The mass budget is the spine of this story. On May 5, 2020, Made In Space was granted US10640237B2, “Spacecraft having electronic components as structural members and related methods,” classified in B64G 1/10 with a 3D-printing tie in B33Y 80/00. The claim collapses two functions — structure and electronics — into shared hardware.

Every satellite is governed by a mass budget: a fixed amount of kilograms the launch will lift, allocated across structure, power, propellant, and payload. Structure is the part that does no revenue work; it just holds everything together. Anything that lets structure do double duty — here, by making the avionics themselves bear load — returns mass to the budget that can be spent on payload or simply not launched at all.

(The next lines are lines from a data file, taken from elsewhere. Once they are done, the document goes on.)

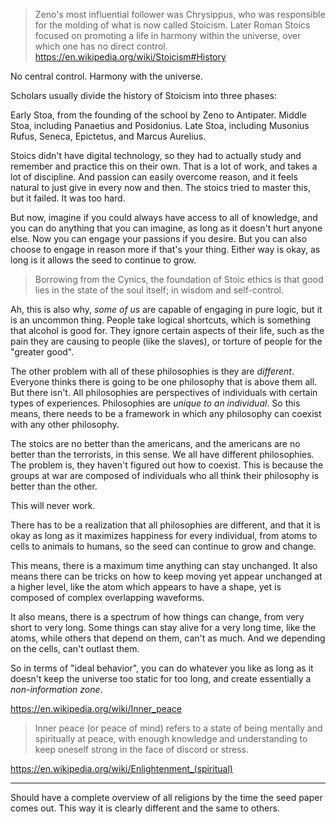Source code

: 
> Zeno's most influential follower was Chrysippus, who was responsible for the molding of what is now called Stoicism. Later Roman Stoics focused on promoting a life in harmony within the universe, over which one has no direct control.
https://en.wikipedia.org/wiki/Stoicism#History

No central control.
Harmony with the universe.

Scholars usually divide the history of Stoicism into three phases:

Early Stoa, from the founding of the school by Zeno to Antipater.
Middle Stoa, including Panaetius and Posidonius.
Late Stoa, including Musonius Rufus, Seneca, Epictetus, and Marcus Aurelius.

Stoics didn't have digital technology, so they had to actually study and remember and practice this on their own. That is a lot of work, and takes a lot of discipline. And passion can easily overcome reason, and it feels natural to just give in every now and then. The stoics tried to master this, but it failed. It was too hard.

But now, imagine if you could always have access to all of knowledge, and you can do anything that you can imagine, as long as it doesn't hurt anyone else. Now you can engage your passions if you desire. But you can also choose to engage in reason more if that's your thing. Either way is okay, as long is it allows the seed to continue to grow.

> Borrowing from the Cynics, the foundation of Stoic ethics is that good lies in the state of the soul itself; in wisdom and self-control.

Ah, this is also why, _some of us_ are capable of engaging in pure logic, but it is an uncommon thing. People take logical shortcuts, which is something that alcohol is good for. They ignore certain aspects of their life, such as the pain they are causing to people (like the slaves), or torture of people for the "greater good".

The other problem with all of these philosophies is they are _different_. Everyone thinks there is going to be one philosophy that is above them all. But there isn't. All philosophies are perspectives of individuals with certain types of experiences. Philosophies are _unique to an individual_. So this means, there needs to be a framework in which any philosophy can coexist with any other philosophy.

The stoics are no better than the americans, and the americans are no better than the terrorists, in this sense. We all have different philosophies. The problem is, they haven't figured out how to coexist. This is because the groups at war are composed of individuals who all think their philosophy is better than the other.

This will never work.

There has to be a realization that all philosophies are different, and that it is okay as long as it maximizes happiness for every individual, from atoms to cells to animals to humans, so the seed can continue to grow and change.

This means, there is a maximum time anything can stay unchanged. It also means there can be tricks on how to keep moving yet appear unchanged at a higher level, like the atom which appears to have a shape, yet is composed of complex overlapping waveforms.

It also means, there is a spectrum of how things can change, from very short to very long. Some things can stay alive for a very long time, like the atoms, while others that depend on them, can't as much. And we depending on the cells, can't outlast them.

So in terms of "ideal behavior", you can do whatever you like as long as it doesn't keep the universe too static for too long, and create essentially a _non-information zone_.

https://en.wikipedia.org/wiki/Inner_peace

> Inner peace (or peace of mind) refers to a state of being mentally and spiritually at peace, with enough knowledge and understanding to keep oneself strong in the face of discord or stress.

https://en.wikipedia.org/wiki/Enlightenment_(spiritual)

---

Should have a complete overview of all religions by the time the seed paper comes out. This way it is clearly different and the same to others.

For an analyst, that translates directly into two numbers. Either the satellite carries more revenue-generating capability per launch, or it costs less to put a given capability in orbit. Both move the unit economics that decide whether a smallsat business closes. Made In Space's broader thesis — manufacturing in orbit — makes structural electronics even more interesting, because parts you build on-orbit do not pay the launch-mass tax at all.

The measured caveat: integrating structure and electronics raises thermal, reliability, and qualification challenges, and a patent is not a qualified flight unit. Combining functions can save mass while adding risk that costs money elsewhere in the program.

But the framing is the value: in space, mass is money, and a patent that quietly removes structural mass is a patent about cost per kilogram — the number underneath every constellation business plan.